Exklusiv! Trainer-Kandidat Slomka spricht über Sechzig

München - Seit Wochen halten sich Gerüchte, Mirko Slomka könnte neuer Trainer der Löwen werden. Nun äußert sich der begehrte Coach und lobt besonders einen Sechzig-Entscheider.

Mirko Slomka verbringt demnächst einige Tage in Frankreich. Während der EM arbeitet der 48-Jährige als Experte für Sat.1, ist bei den Live-Übertragungen des Privatsenders im Einsatz. Wie es für den Trainer danach weitergeht, ist noch offen. Seit die Bild vor einigen Wochen über ein Treffen Slomkas mit Sechzig-Sportchef Oliver Kreuzer berichtete, wird der Coach als heißer Kandidat auf den verwaisten Posten gehandelt.
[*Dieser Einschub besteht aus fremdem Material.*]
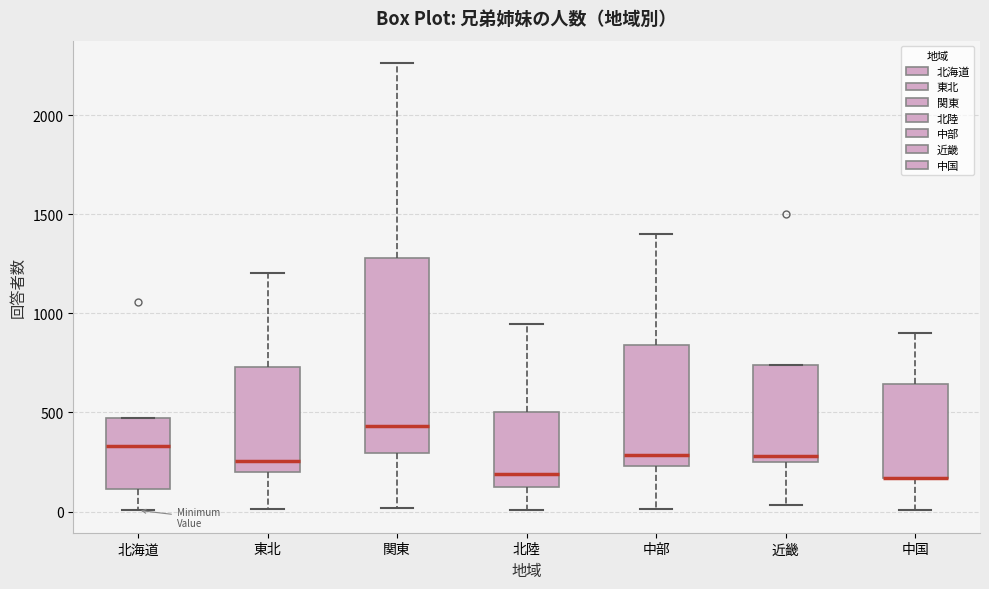

Reading left to right, read every box against the y-axis: the position of its median line, the range the box covers, and the ends of its whiskers. The values are not printed on the chart, so give them approximately, as read against the axis.

北海道: median 350, box 100 to 450, whiskers 0 to 450
東北: median 250, box 200 to 750, whiskers 0 to 1200
関東: median 450, box 300 to 1300, whiskers 0 to 2250
北陸: median 200, box 150 to 500, whiskers 0 to 950
中部: median 300, box 250 to 850, whiskers 0 to 1400
近畿: median 300, box 250 to 750, whiskers 50 to 750
中国: median 150 (drawn on the box's lower edge), box 150 to 650, whiskers 0 to 900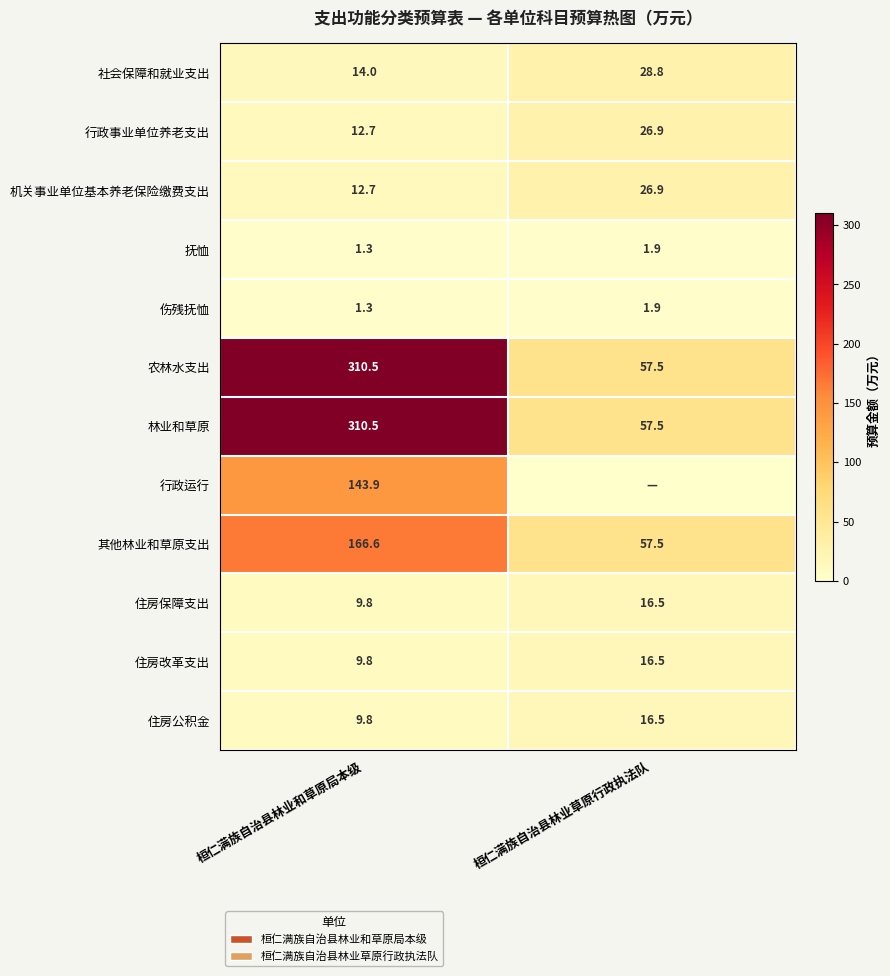

What is the minimum value for 社会保障和就业支出?

14.0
Mit tz und Merkur sprach Slomka exklusiv über ein mögliches Engagement an der Grünwalder Straße. "Es werden so viele Namen spekuliert und meiner ist leider auch darunter. Aber das kann ich nicht beeinflussen", betonte der gebürtige Hildesheimer, schmeichelte den Blauen aber zugleich: "Ich habe für Traditionsklubs wie Schalke 04, den Hamburger SV oder Hannover 96 gearbeitet. In dieser Kategorie sehe ich auch 1860. Dieser Verein hat ein unglaubliches Potenzial an Fans."

Slomka: "Kreuzer auf dem richtigen Weg"

Slomka sieht in den Löwen einen der zahlreichen schlafenden Riesen des Fußballs: "Der Verein hat das Potenzial, um mehr zu bewegen, als das in den vergangenen Jahren der Fall war." Große Hoffnung setzt er auf seinen alten Weggefährten aus gemeinsamen Hamburger Zeiten: "Ich habe das Gefühl, dass Oliver Kreuzer und der Vorstand daran arbeiten."

Bislang sind dem Sportchef bei der Trainer-Suche jedoch die Hände gebunden, denn das letzte Wort hat Investor Hasan Ismaik. Und der Unternehmer aus Jordanien sucht anscheinend mal wieder nach der großen Lösung. So soll laut SZ mittlerweile sogar Steve McClaren, der bereits Englands Nationalteam und den VfL Wolfsburg trainierte, für Ismaik eine Option sein.

Der Engländer ist wie Slomka derzeit vereinslos. Im März musste McClaren beim abstiegsbedrohten Premier-League-Klub Newcastle United seinen Hut nehmen. Die "Magpies" rauschten trotzdem runter in die Zweitklassigkeit. Slomka rettete zuletzt den Hamburger SV vor zwei Jahren vor dem Abstieg, bekam jedoch wenige Monate später den Stuhl vor die Tür gesetzt - seither wartet er auf ein passendes Angebot.